M. Ronan Stéphan. Il ne faut pas oublier non plus la différence des temporalités entre la recherche publique – aux alentours de quatre ans, soit la durée d’une thèse – et la R&D privée, qui est passée en quelques années de dix-huit à quinze mois. Il s’agit donc de temporalités pluriannuelles avec des facteurs extrinsèques très importants, qui peuvent avoir un impact sur l’engagement d’une entreprise à développer un produit dans le cadre de partenariats avec la sphère académique. Il nous est donc difficile d’analyser le moyen terme, c'est-à-dire la capacité à anticiper.

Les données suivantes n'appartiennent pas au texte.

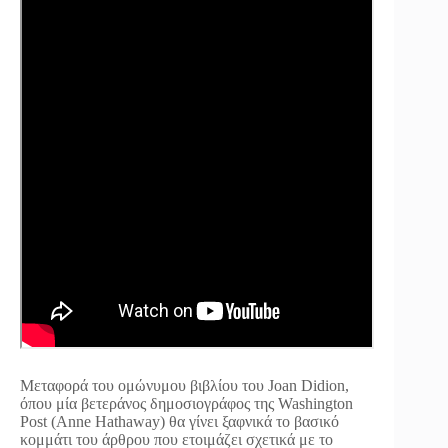
Μεταφορά του ομώνυμου βιβλίου του Joan Didion,
όπου μία βετεράνος δημοσιογράφος της Washington
Post (Anne Hathaway) θα γίνει ξαφνικά το βασικό
κομμάτι του άρθρου που ετοιμάζει σχετικά με το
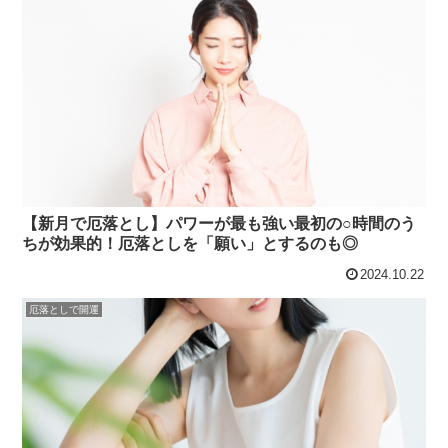
【新月で厄落とし】パワーが最も強い最初の○時間のう
ちが効果的！厄落としを「願い」とするのも◎
2024.10.22
厄落としで開運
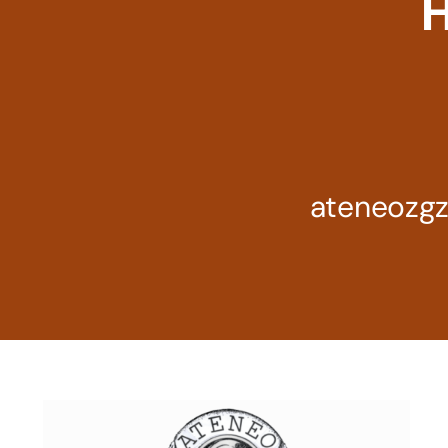
H
ateneozg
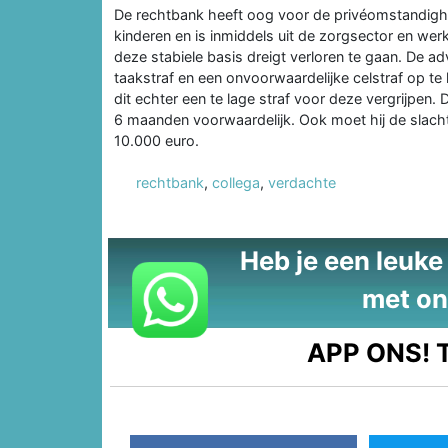
De rechtbank heeft oog voor de privéomstandighe
kinderen en is inmiddels uit de zorgsector en werk
deze stabiele basis dreigt verloren te gaan. De
taakstraf en een onvoorwaardelijke celstraf op te 
dit echter een te lage straf voor deze vergrijpen
6 maanden voorwaardelijk. Ook moet hij de slacht
10.000 euro.
rechtbank
,
collega
,
verdachte
Heb je een leuke t
met on
APP ONS!
T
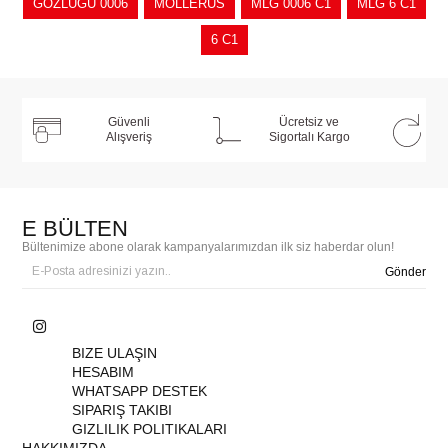
GÖZLÜĞÜ 0006
MOLLERUS
MLG 0006 C1
MLG 6 C1
6 C1
Güvenli
Ücretsiz ve
Alışveriş
Sigortalı Kargo
E BÜLTEN
Bültenimize abone olarak kampanyalarımızdan ilk siz haberdar olun!
Gönder
BIZE ULAŞIN
HESABIM
WHATSAPP DESTEK
SIPARIŞ TAKIBI
GIZLILIK POLITIKALARI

M. Jean-Pierre Gorges, Rapporteur. La Cour des comptes a fait des remarques sur l’intégration des avances remboursables dans l’assiette du CIR, qui ne joue toutefois que sur les frais financiers.
L’impact budgétaire du remboursement anticipé des créances de CIR a-t-il été efficace ?
M. Ronan Stéphan. La mesure a en tout cas été très appréciée par les plus petites entreprises, notamment par les jeunes entreprises en croissance. C’est un élément de compétitivité qui leur confère de réels avantages au quotidien.
M. Jean-Pierre Gorges, Rapporteur. Êtes-vous favorable à ce que la mesure soit reconduite en 2011 ?
M. Ronan Stéphan. La décision ne nous revient pas mais nous y sommes favorables car cette mesure est de nature à stimuler l’appétit des jeunes entreprises innovantes pour le CIR.
M. Jean-Pierre Gorges, Rapporteur. Pensez-vous qu’il faudra établir des critères d’éligibilité au CIR fondés sur la taille de l’entreprise, le secteur d’activités ou un mixte des deux ? Convient-il à votre avis de limiter le champ d’action du CIR tout en l’ouvrant davantage vers l’aval ?
M. Ronan Stéphan. Les plus grandes entreprises faisant de l’optimisation à partir de certains seuils, j’ignore si la mesure aurait sur elles des conséquences significatives. En revanche, elle pourrait être considérée comme un retour en arrière en matière d’attractivité du territoire. Il convient en effet de respecter l’équilibre fragile existant entre le taux d’utilisation du dispositif par les grandes entreprises et la part d’attractivité territoriale que ce taux engendre. J’ai rencontré récemment des industriels européens du secteur de la pharmacie qui portaient des jugements très positifs sur l’attractivité de notre territoire. J’ignore en revanche à quelle implantation réelle de R&D sur le territoire correspondait leur perception de cette attractivité. Il convient également de prendre en considération les règles communautaires.
M. Alain Claeys, Rapporteur. Madame, monsieur, je vous remercie.